Task directions:
Skip the pictures, and retype the data below in full, exactly.

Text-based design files
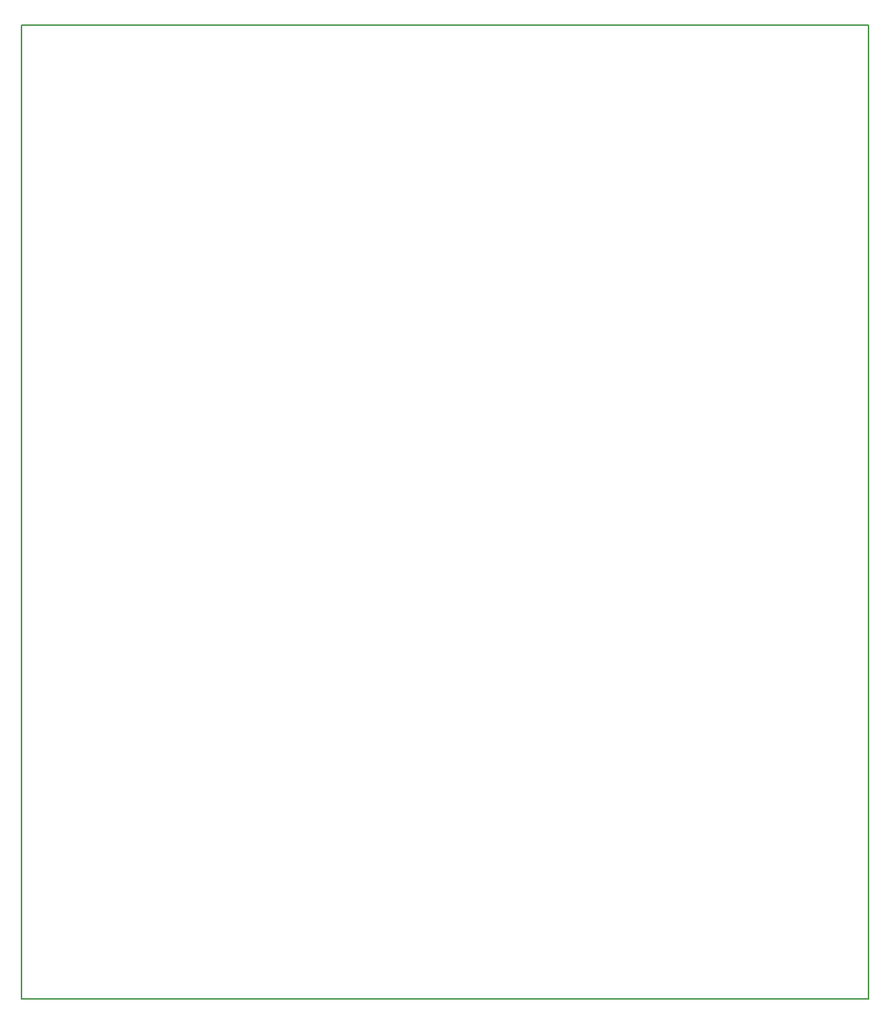
<source format=gbr>
%TF.GenerationSoftware,KiCad,Pcbnew,(6.0.11)*%
%TF.CreationDate,2023-05-22T16:35:14-05:00*%
%TF.ProjectId,Z80ESP,5a383045-5350-42e6-9b69-6361645f7063,rev?*%
%TF.SameCoordinates,Original*%
%TF.FileFunction,Profile,NP*%
%FSLAX46Y46*%
G04 Gerber Fmt 4.6, Leading zero omitted, Abs format (unit mm)*
G04 Created by KiCad (PCBNEW (6.0.11)) date 2023-05-22 16:35:14*
%MOMM*%
%LPD*%
G01*
G04 APERTURE LIST*
%TA.AperFunction,Profile*%
%ADD10C,0.150000*%
%TD*%
G04 APERTURE END LIST*
D10*
X145000000Y-31000000D02*
X45000000Y-31000000D01*
X145000000Y-146000000D02*
X145000000Y-31000000D01*
X45000000Y-31000000D02*
X45000000Y-146000000D01*
X45000000Y-146000000D02*
X145000000Y-146000000D01*
M02*

</source>
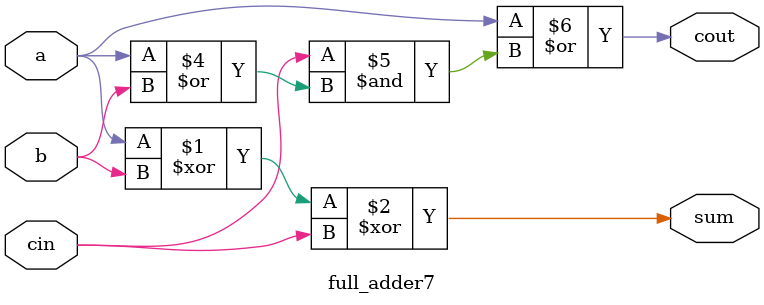
<source format=v>
module full_adder7(a,b,cin,sum,cout);
input a,b,cin;
output sum,cout;
assign sum = a^b^cin;
assign cout = a&1'b1|cin&(a|b); 
// initial begin
//     $display("The incorrect adder with and0 having in2/1");
// end   
endmodule
</source>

The answer:
<source format=gbr>
%TF.GenerationSoftware,KiCad,Pcbnew,(6.0.11)*%
%TF.CreationDate,2023-05-22T16:35:14-05:00*%
%TF.ProjectId,Z80ESP,5a383045-5350-42e6-9b69-6361645f7063,rev?*%
%TF.SameCoordinates,Original*%
%TF.FileFunction,Profile,NP*%
%FSLAX46Y46*%
G04 Gerber Fmt 4.6, Leading zero omitted, Abs format (unit mm)*
G04 Created by KiCad (PCBNEW (6.0.11)) date 2023-05-22 16:35:14*
%MOMM*%
%LPD*%
G01*
G04 APERTURE LIST*
%TA.AperFunction,Profile*%
%ADD10C,0.150000*%
%TD*%
G04 APERTURE END LIST*
D10*
X145000000Y-31000000D02*
X45000000Y-31000000D01*
X145000000Y-146000000D02*
X145000000Y-31000000D01*
X45000000Y-31000000D02*
X45000000Y-146000000D01*
X45000000Y-146000000D02*
X145000000Y-146000000D01*
M02*

</source>
<source format=v>
module full_adder7(a,b,cin,sum,cout);
input a,b,cin;
output sum,cout;
assign sum = a^b^cin;
assign cout = a&1'b1|cin&(a|b); 
// initial begin
//     $display("The incorrect adder with and0 having in2/1");
// end   
endmodule
</source>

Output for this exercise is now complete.